Thursday, October 27, 2011

Pizza: Sourdough 2

Once you have a sourdough starter, it's time to make something. One of my favorite breads to make is pizza. Pizza? A bread? Yup, it's just a flat bread covered with yummy stuff. Easy to make, easy to eat, oh so good.
Pizza - adapted from no recipe anywhere, makes 3 pizzas from 10-14 inches.
4 cups flour
1 3/4 cups water
2 tsp salt
Either 1/4-1/2 tsp yeast or 1/4 to 1/4 cup sourdough starter.
The night before you want to make pizza, mix everything in a bowl. This is a pretty slack dough so it will be sticky. You don't really need to knead it per se, but you you want to incorporate all of the flour so you don't have any hard little unincorporated flour chunks left over. Cover the bowl with a plate or plastic wrap and sit it on the counter. Leave it there. In the morning you can turn the dough if you want. Or not. By dinner time your bowl of dough will be bubbly and huge. If it's not, then you need to add more yeast/starter next time or put the dough somewhere warmer. You want you dough quite lively, it tastes better. When it's time to bake the pizza preheat your oven as high as it will go with a pizza stone in it. You can probably make these without a pizza stone, just on a cookie sheet or pizza pan but I don't. I'm a pretty simple guy in the kitchen, I don't need many gadgets, but a pizza stone is worthwhile. Anyway, as the oven is preheating, divide the dough into 3 pieces and set them on the counter to relax. Once the oven is preheated, tear off a piece of parchment paper that's big enough to make your crust. Spread the dough out on the parchment paper to get it into a roundish shape. The sticky dough will stick to the parchment paper and this will help keep it from trying too hard to form back into a ball. Slide the parchment paper on the back of a cookie sheet (or a peel if you have one) and slide it onto the stone. Cook it for about a minute. Pull it out and flop it on a wire rack and peel the parchment paper off, reuse the paper for the other two pizzas. Now put your sauce and cheese and meat and veggies and whatever else you want on the crust. Ease the pizza back on the back of the cookie sheet and slide it off back onto the stone. Bake it until it's done. Everyone knows what a done pizza looks like. Probably 6-10 minutes. Now do it twice more and you have 3 pizzas. From the time I turn the oven on to when I pull the last pizza out, it takes me about an hour. It's not the easiest meal to make, but it's one of the yummiest.

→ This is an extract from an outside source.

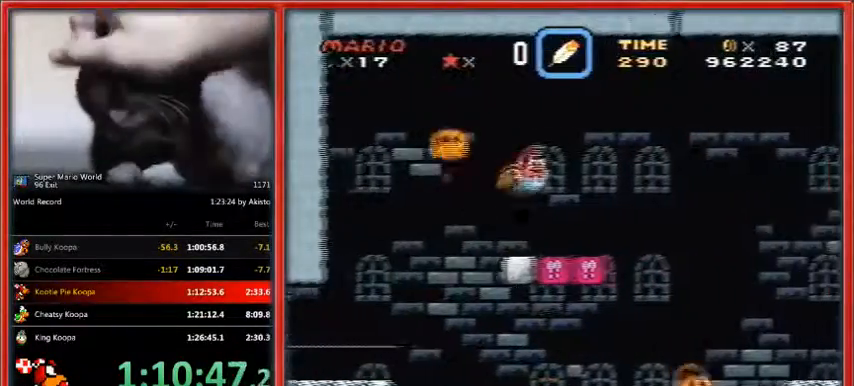
{"buttons": ["Y", "DPAD_RIGHT"], "events": [[233, "B", "up"]]}
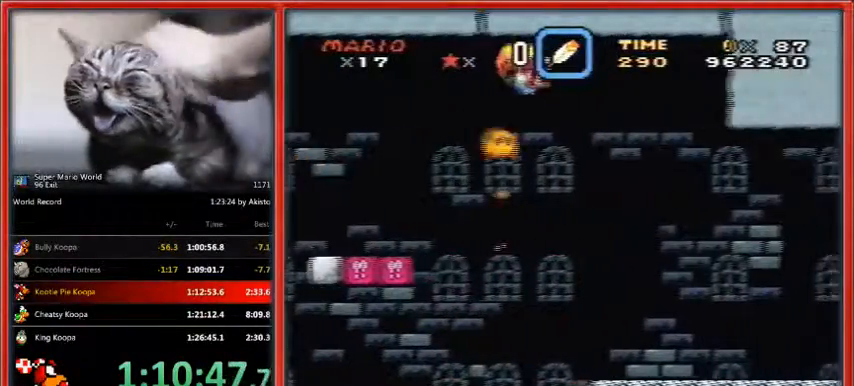
{"buttons": ["Y"], "events": [[167, "DPAD_RIGHT", "up"]]}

The yeasted version and the sourdough version have a slightly different taste and texture. It's worth it to make them both at some point. 

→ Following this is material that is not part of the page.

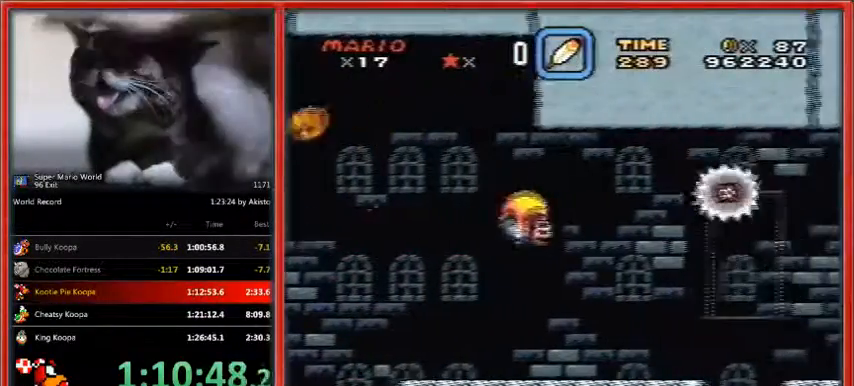
{"buttons": ["Y"], "events": [[233, "DPAD_LEFT", "down"], [467, "DPAD_LEFT", "up"]]}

I realize that this recipe, though it has only 4 ingredients, has quite a few steps and I'm not including pictures of any of them. If anyone ever wants to see the whole drawn out process I'd be more than happy to do that, just leave me a message in the comments and I'll make a bigger post for you. The quality of pizza you can make in your oven at home is worth putting time into. With the exception of the pizza that comes out of my sister's giant wood fired oven, my family doesn't like pizza from anywhere else. That's about the best compliment you can get.